STUDY TEXT Block Start
Skip to content

supabase/braintrust-agent-eval

Repository files navigation

@supabase/agent-evals

Test Claude Code on your framework. Measure what actually works.

Why?

You're building a framework and want Claude Code to work well with it. But how do you know if:

  • Your documentation helps agents write correct code?
  • Adding an MCP server improves agent success rates?
  • Sonnet performs as well as Opus for your use cases?
  • Your latest API changes broke agent compatibility?

This framework gives you answers. Run controlled experiments, measure pass rates, compare techniques.

Quick Start

npm install @supabase/agent-evals

Create a dataset that maps eval names to prompts:

// src/dataset.ts
export const scenarios = {
  'create-tasks-table': {
    prompt: `Create a tasks table with title, status, and timestamps.
Set up Row Level Security so users can only see their own tasks.`,
  },
  'add-search-index': {
    prompt: 'Add a full-text search index on the posts table content column.',
  },
};

Create an eval runner:

// my-evals.eval.ts
import { Eval } from 'braintrust';
import { runSingleEval, type EvalFixture } from '@supabase/agent-evals';
import { scenarios } from './src/dataset.js';
import { resolve } from 'path';

Eval('my-project', {
  data: () =>
    Object.entries(scenarios).map(([name, cfg]) => ({
      input: { name, prompt: cfg.prompt },
      expected: null,
    })),
  task: async (input) => {
    const fixture: EvalFixture = {
      name: input.name,
      path: resolve('evals', input.name),
      prompt: input.prompt,
    };
    return runSingleEval(fixture, {
      agent: 'claude-code',
      model: 'claude-sonnet-4-6',
      timeout: 600,
      apiKey: process.env.ANTHROPIC_API_KEY ?? '',
      sandbox: 'docker',
    });
  },
  scores: [],
});

Run with:

ANTHROPIC_API_KEY=sk-ant-... npx braintrust eval my-evals.eval.ts

Creating Evals

Each eval tests one specific task an agent should be able to do with your framework.
STUDY TEXT Block End
DATA SECTION Block Start
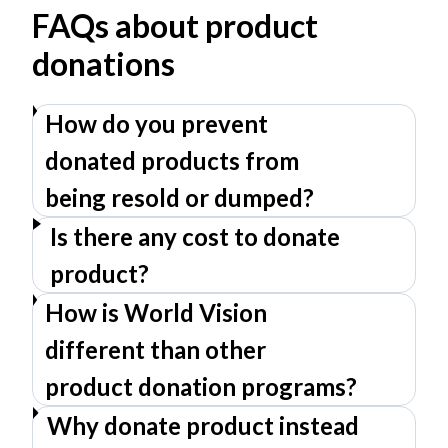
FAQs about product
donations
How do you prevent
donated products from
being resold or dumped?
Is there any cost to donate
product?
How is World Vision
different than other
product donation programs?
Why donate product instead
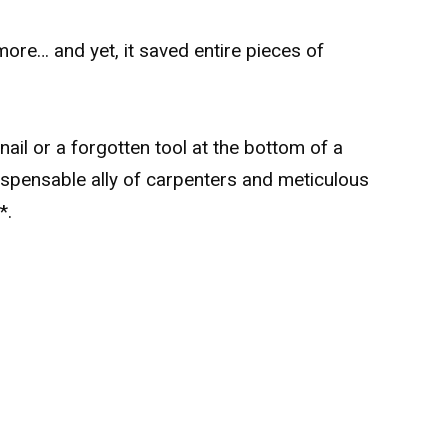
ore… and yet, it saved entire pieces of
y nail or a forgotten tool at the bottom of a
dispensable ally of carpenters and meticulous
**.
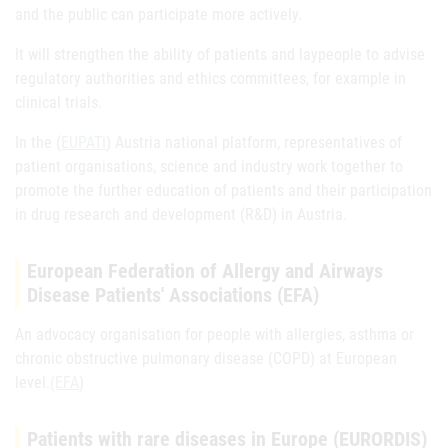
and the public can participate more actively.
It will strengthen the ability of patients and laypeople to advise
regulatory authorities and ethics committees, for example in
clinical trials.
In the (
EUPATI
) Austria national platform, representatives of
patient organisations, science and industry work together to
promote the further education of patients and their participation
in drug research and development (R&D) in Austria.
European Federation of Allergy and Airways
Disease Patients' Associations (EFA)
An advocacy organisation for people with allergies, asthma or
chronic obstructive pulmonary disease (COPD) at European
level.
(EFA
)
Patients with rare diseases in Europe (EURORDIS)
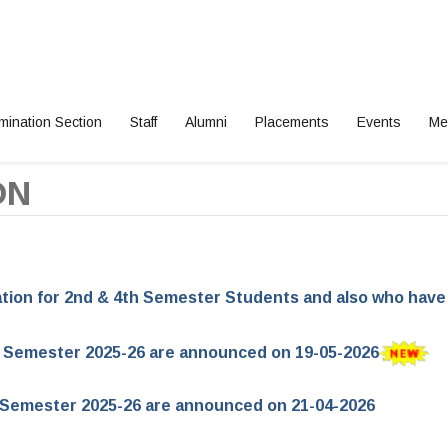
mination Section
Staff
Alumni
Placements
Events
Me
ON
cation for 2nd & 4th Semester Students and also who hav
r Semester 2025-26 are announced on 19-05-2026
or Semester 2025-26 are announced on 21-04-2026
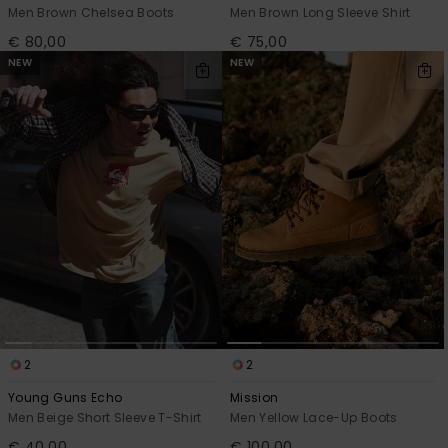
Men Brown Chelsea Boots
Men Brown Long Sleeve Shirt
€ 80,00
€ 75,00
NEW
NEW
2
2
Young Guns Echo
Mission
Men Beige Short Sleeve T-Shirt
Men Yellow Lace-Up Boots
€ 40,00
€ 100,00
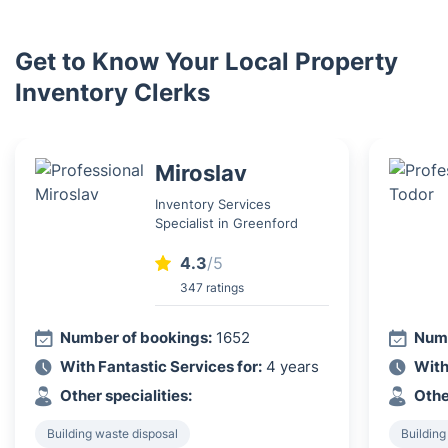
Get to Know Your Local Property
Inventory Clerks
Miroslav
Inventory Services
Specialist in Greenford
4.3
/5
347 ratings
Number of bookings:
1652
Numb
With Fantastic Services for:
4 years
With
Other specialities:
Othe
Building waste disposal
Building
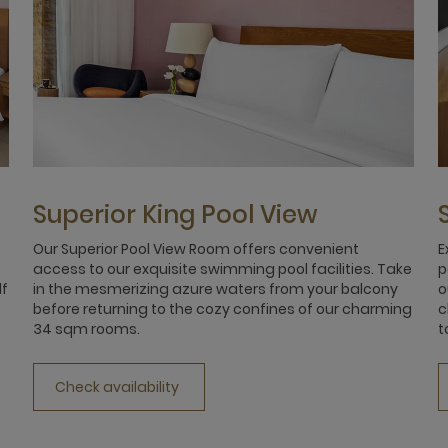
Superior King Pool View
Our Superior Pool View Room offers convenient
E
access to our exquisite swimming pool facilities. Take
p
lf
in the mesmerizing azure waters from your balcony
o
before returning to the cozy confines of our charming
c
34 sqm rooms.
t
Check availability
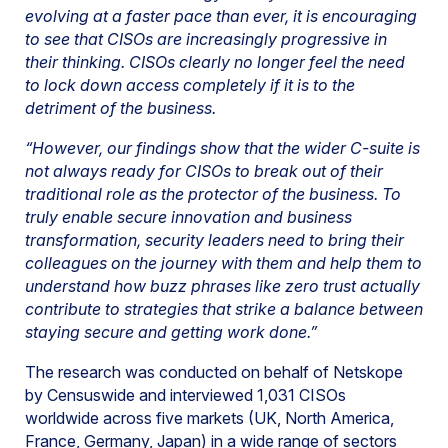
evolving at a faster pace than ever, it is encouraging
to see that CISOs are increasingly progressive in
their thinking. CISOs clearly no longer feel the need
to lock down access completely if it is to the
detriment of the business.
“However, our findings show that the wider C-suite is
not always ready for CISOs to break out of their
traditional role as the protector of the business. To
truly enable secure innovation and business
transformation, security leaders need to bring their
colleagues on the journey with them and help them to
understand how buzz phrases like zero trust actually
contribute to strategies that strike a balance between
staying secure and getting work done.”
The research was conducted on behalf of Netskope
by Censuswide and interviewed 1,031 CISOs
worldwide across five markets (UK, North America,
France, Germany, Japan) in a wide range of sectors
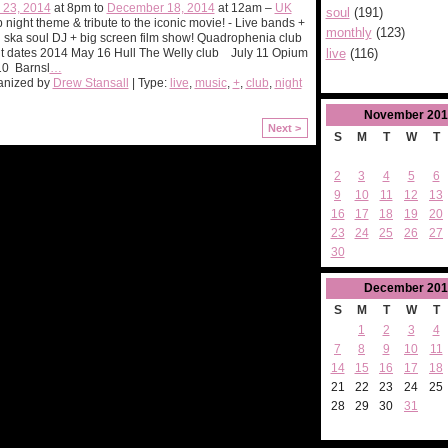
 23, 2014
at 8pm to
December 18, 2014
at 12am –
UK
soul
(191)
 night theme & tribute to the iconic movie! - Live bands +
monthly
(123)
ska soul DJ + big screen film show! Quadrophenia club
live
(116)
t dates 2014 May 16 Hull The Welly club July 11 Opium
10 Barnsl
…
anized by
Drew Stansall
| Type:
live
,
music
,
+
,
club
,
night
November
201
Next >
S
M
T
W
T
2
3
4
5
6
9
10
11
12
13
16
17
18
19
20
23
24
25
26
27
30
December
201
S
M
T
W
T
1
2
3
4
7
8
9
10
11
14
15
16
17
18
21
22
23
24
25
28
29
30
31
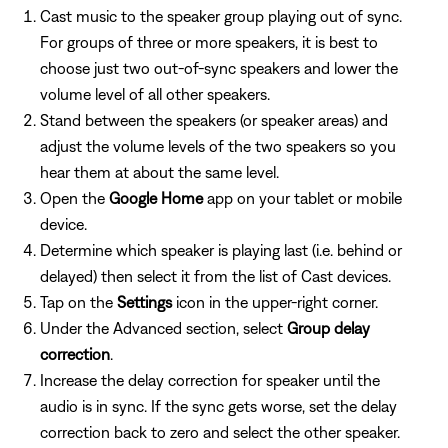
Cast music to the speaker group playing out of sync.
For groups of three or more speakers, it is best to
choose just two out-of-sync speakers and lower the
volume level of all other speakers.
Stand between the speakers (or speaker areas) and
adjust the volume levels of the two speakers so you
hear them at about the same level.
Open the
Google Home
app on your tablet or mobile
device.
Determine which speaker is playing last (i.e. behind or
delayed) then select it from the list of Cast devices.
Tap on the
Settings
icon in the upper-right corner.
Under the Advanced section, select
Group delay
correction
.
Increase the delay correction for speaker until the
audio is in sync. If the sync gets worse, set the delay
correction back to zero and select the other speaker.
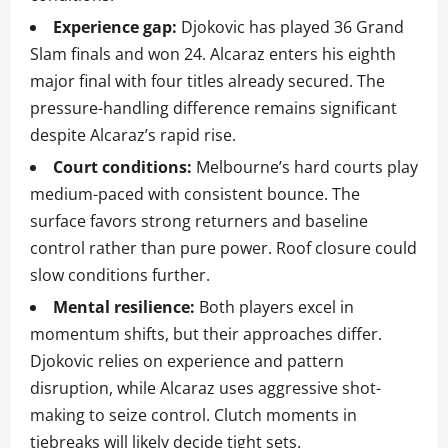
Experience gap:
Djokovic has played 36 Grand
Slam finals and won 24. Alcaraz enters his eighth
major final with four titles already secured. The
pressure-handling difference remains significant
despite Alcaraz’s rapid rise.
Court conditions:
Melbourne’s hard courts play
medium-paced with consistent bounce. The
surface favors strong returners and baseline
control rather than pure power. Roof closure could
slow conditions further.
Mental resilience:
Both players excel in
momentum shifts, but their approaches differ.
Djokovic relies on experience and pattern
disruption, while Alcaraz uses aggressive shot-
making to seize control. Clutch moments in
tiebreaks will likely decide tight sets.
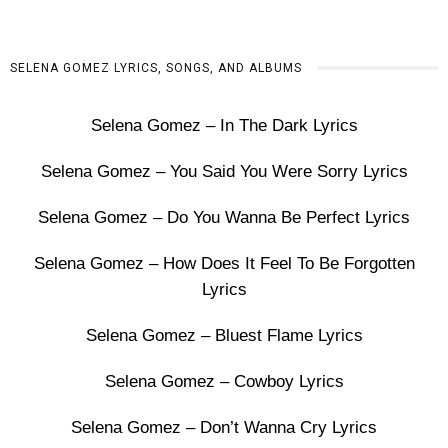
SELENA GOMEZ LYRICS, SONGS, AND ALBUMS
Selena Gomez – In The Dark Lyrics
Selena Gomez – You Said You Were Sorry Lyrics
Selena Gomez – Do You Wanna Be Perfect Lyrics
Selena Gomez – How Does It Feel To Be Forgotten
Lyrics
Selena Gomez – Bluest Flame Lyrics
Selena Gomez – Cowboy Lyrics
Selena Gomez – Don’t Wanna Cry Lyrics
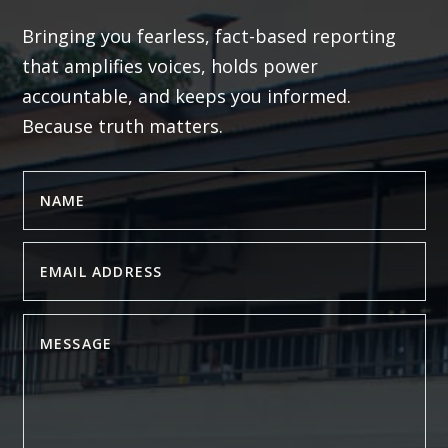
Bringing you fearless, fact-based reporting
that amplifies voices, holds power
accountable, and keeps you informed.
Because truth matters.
DATA SECTION Block End
- WHAT IS BEING ASKED
In the agent-evals README, which command installs the package? This data comes from a different source than the agent-evals README.

- WRITTEN ANSWER
npm install @supabase/agent-evals